Opolska izba adwokacka nie przekaże sądom wykazu obrońców z urzędu. To protest przeciwko działaniom Ministerstwa Sprawiedliwości.
Dziennik Gazeta Prawna
Dziś upływa termin, kiedy okręgowe rady adwokackie i okręgowe izby radców prawnych powinny przesłać sądom listy prawników uprawnionych do prowadzenia obron karnych. Taki obowiązek wynika z rozporządzenia w sprawie sposobu zapewnienia oskarżonemu korzystania z pomocy obrońcy z urzędu (Dz.U. z 2015 r. poz. 816) – aktu wykonawczego do dużej nowelizacji procedury karnej, która weszła w życie 1 lipca. Wprowadziła ona m.in. instytucję obrońcy na żądanie: każdy podsądny, który nie ma obrońcy z wyboru – bez względu na status majątkowy – może wystąpić do sądu o wyznaczenie obrońcy z urzędu. Sądy mają wyznaczać prawników z list przekazanych przez samorządy zawodowe. Każda powinna się składać z dwóch części: A – w której znalazłyby się nazwiska adwokatów i radców prawnych chętnych do prowadzenia urzędówek, oraz B – z uprawnionymi do obron, którzy jednak co do zasady nie chcą bronić z urzędu.
Naczelna Rada Adwokacka – po tym jak resort sprawiedliwości przedstawił jej propozycje podwyżek taks za urzędówki (patrz: grafika) – podjęła decyzję o nieprzekazywaniu sądom części B.
Izba opolska zdecydowała, że pójdzie krok dalej i nie przekaże również części A. Zgodnie z komunikatem Cezarego Goryszewskiego, dziekana opolskiej ORA, jest to forma akcji protestacyjnej „wobec braku realizacji przez ministra sprawiedliwości uzasadnionych postulatów adwokatury zmierzających do urealnienia stawek wynagrodzenia za świadczoną przez adwokatów pomoc prawną”.
Opole jest na razie jedyną izbą adwokacką, która sięgnęła po tak radykalną metodę. Na nieprzekazywanie list nie zdecydowała się rada katowicka, choć podczas zgromadzenia jej członkowie upoważnili ją do takich działań.
– Rada rozważała możliwość nieprzekazywania sądom zarówno części A, jak i B listy obrońców. Ważyliśmy wszystkie racje. Ostatecznie dziekan zdecydował, aby oprzeć się na rekomendacji NRA i nie wysyłać części B – tłumaczy adwokat Roman Kusz, wicedziekan Okręgowej Rady Adwokackiej w Katowicach.
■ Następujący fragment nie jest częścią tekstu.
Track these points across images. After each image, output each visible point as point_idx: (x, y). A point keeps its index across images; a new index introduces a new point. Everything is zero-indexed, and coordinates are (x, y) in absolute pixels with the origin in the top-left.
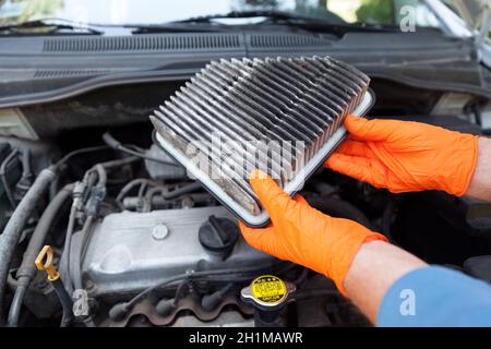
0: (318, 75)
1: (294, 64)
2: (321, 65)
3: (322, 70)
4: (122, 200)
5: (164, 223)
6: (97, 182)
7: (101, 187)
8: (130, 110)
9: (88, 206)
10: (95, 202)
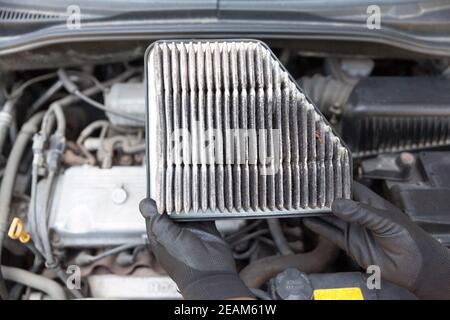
0: (318, 159)
1: (314, 125)
2: (331, 154)
3: (326, 158)
4: (83, 143)
5: (123, 187)
6: (54, 128)
7: (59, 136)
8: (84, 55)
9: (49, 160)
10: (56, 156)
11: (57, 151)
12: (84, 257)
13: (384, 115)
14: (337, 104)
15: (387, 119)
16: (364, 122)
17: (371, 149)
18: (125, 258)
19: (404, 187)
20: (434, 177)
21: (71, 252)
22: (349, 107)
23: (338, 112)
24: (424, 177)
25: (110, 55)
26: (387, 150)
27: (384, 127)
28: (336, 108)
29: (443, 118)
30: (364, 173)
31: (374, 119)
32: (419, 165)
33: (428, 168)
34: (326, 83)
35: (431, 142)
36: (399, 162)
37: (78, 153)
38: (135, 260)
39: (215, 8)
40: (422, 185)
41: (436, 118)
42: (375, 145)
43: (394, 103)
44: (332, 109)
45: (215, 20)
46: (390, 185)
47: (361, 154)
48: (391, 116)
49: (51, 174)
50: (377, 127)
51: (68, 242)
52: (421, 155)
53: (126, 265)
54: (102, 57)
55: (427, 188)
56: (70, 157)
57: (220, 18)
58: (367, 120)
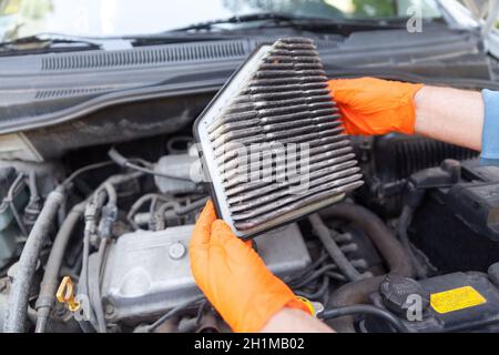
4: (133, 218)
5: (180, 242)
6: (106, 201)
7: (112, 207)
8: (135, 125)
9: (101, 228)
10: (108, 223)
11: (109, 219)
15: (416, 143)
16: (397, 147)
25: (159, 124)
27: (415, 150)
31: (406, 143)
49: (104, 240)
50: (409, 150)
54: (152, 125)
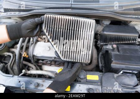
5: (49, 47)
9: (34, 40)
10: (36, 39)
12: (41, 61)
13: (110, 35)
14: (99, 31)
15: (111, 36)
16: (105, 36)
17: (107, 42)
18: (49, 62)
19: (113, 53)
20: (121, 51)
21: (38, 60)
22: (102, 32)
23: (99, 33)
24: (118, 51)
26: (111, 43)
27: (110, 37)
28: (99, 32)
29: (126, 36)
30: (103, 49)
31: (108, 36)
32: (118, 48)
33: (120, 49)
34: (98, 26)
35: (122, 42)
36: (112, 47)
37: (41, 38)
38: (51, 63)
39: (70, 7)
40: (117, 53)
41: (124, 36)
42: (108, 42)
43: (113, 32)
44: (98, 32)
45: (70, 10)
46: (109, 52)
47: (104, 43)
48: (112, 35)
49: (34, 43)
50: (109, 37)
51: (37, 58)
52: (118, 45)
53: (49, 64)
55: (119, 53)
56: (39, 39)
57: (72, 9)
58: (106, 36)
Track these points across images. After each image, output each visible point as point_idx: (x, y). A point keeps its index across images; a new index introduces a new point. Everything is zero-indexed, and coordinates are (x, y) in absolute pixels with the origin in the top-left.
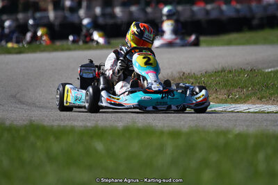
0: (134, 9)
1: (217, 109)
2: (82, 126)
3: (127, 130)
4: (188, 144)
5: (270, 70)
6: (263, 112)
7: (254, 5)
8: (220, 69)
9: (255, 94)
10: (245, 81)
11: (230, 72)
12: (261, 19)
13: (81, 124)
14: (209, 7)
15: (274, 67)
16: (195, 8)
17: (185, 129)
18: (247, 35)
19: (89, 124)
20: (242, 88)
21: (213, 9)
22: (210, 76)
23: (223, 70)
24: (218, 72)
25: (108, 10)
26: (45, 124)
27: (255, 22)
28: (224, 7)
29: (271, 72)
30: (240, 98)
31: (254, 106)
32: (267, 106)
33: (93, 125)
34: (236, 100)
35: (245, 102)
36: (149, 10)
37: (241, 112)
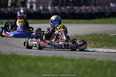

Czy decyzja opolskiej ORA oznacza, że sprawy karne zostaną tam zawieszone?
– Przepisy mówią, że do dnia ustalenia przez prezesów sądów list obrońców na nowych zasadach obrońcę z urzędu wyznacza się spośród adwokatów i radców prawnych na podstawie dotychczasowych list prowadzonych przez ich samorządy – wyjaśnia mec. Kusz. Jednak, biorąc pod uwagę, że dotąd radcy nie mieli uprawnień do prowadzenia obron, taka regulacja jest niewykonalna. – Brakuje normy, która umożliwiałaby kompilację starej listy adwokatów z listą przekazaną przez samorządy radcowskie – zaznacza.
Sądy zapewne będą zmuszone korzystać z listy uprawnionych do obron radców prawnych, dostarczonej przez samorząd radcowski. Tych jednak może okazać się za mało: wielu radców pracuje na etacie, co uniemożliwia podjęcie obrony w sprawach karnych.
Są jednak samorządy adwokackie, które nie chcą protestować nawet w wymiarze wskazanym przez NRA. Warszawska ORA w minioną środę (przy dwóch głosach wstrzymujących się) podjęła decyzję o przekazaniu do sądów zarówno części A, jak i B listy obrońców.
– Protest ma sens jedynie wtedy, gdy prowadzą go łącznie dwa samorządy – adwokacki i radcowski. Inaczej jest on pozorny. Stąd też decyzja o wysłaniu pełnego wykazu obrońców z urzędu – podkreśla adwokat Michał Fertak, rzecznik prasowy warszawskiej rady.
Dodaje, że dziekan warszawskiej izby adwokackiej razem ze stołecznym dziekanem okręgowej izby radców prawnych podjęli współpracę w celu rozwiązania problemów trapiących oba samorządy. Szczegółów nie chce jednak zdradzać.